# Algorithmic consequences of algebraic formula for partition function?

Bruinier and Ono have found an algebraic formula for the partition function, which was widely reported to be a breakthrough. I am unable to understand the paper, but does it have any algorithmic consequences for fast computation of the partition function?

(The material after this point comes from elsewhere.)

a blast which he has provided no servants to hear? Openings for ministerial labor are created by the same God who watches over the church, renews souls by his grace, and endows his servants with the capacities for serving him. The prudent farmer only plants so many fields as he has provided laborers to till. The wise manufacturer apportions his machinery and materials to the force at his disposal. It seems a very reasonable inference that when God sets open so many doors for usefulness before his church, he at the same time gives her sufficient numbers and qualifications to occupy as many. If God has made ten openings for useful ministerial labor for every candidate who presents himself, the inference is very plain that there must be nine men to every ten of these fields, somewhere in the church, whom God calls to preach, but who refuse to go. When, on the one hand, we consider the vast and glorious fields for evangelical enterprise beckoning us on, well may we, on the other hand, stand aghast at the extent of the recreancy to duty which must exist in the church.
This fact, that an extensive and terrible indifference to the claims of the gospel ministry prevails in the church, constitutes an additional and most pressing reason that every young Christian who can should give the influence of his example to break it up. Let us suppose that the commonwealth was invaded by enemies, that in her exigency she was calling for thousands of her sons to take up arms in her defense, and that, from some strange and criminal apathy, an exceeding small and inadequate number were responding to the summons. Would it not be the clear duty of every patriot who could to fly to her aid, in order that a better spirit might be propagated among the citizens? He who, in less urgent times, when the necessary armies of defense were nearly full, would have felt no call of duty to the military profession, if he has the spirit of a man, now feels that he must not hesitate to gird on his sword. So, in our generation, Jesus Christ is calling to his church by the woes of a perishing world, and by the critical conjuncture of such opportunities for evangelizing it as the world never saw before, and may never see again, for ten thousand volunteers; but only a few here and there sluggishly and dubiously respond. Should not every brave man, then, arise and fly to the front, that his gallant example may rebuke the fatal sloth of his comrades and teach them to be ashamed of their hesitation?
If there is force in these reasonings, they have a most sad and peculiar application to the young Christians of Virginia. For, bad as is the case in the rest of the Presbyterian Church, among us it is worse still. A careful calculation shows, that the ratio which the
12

• Can you please provide a link to the statement about the breakthrough? I would like to see in what sense is it a breakthrough. – Jernej Oct 27 '12 at 8:10
• @Jernej It is a finite explicit formula for $p(n)$. Previously we had the Rademacher expansion, which is an infinite series, and various recursion formulas. – Yuval Filmus Oct 27 '12 at 15:48

It is my uninformed belief that Rademacher's formula is faster in practice (and perhaps in theory also) than the Bruinier and Ono formula. While Rademacher's asymptotic expansion is an infinite sum, we know that $p(n)$ is an integer, so if we have bounds on the tails of the expansion, we can use the formula to compute $p(n)$. According to Calkin et al., "the exact formula of Rademacher yields a very fast algorithm".

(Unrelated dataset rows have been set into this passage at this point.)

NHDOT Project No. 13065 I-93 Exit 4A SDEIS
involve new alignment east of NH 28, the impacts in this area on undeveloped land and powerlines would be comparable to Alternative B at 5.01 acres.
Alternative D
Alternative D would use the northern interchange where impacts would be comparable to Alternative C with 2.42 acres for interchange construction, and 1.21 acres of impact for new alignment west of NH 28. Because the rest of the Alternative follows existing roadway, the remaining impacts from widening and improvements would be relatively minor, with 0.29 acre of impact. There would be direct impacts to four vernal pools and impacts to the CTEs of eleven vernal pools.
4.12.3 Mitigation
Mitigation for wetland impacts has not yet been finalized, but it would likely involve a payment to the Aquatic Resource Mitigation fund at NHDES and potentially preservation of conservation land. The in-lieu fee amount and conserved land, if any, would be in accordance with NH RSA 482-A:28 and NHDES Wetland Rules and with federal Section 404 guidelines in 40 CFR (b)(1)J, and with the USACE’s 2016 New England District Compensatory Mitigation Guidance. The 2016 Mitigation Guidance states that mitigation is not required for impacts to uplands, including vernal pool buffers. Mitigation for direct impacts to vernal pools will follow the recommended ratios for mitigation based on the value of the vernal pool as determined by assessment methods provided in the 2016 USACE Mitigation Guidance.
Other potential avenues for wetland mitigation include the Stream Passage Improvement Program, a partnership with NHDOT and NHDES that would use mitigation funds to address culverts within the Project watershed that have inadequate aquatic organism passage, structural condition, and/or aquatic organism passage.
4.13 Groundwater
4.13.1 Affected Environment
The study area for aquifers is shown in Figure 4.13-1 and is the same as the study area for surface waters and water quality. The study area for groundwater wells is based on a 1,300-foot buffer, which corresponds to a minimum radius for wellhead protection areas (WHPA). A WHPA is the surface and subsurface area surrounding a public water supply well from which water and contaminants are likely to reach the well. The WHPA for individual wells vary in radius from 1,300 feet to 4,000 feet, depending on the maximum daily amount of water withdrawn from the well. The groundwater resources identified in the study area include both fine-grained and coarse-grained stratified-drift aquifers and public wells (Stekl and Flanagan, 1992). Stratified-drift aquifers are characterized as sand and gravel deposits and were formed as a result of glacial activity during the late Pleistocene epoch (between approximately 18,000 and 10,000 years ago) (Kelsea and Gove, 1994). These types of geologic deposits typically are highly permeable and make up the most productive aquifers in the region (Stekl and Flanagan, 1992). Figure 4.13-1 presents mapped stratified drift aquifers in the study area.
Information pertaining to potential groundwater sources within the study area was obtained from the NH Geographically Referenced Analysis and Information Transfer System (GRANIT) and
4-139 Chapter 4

Bruinier and Ono describe what would take to implement their algorithm in Section 5 of their paper. The first step is to determine representatives for $\mathcal{Q}_n$, of which there are $h(-24n+1)$. According to Soundararajan, we should expect $h(-24n+1) = \Theta(n)$, so the formula would involve $\Theta(n)$ summands. That makes it worse than Euler's formula for $p(n)$ (computationally speaking), though the latter admittedly requires $\Omega(n)$ memory.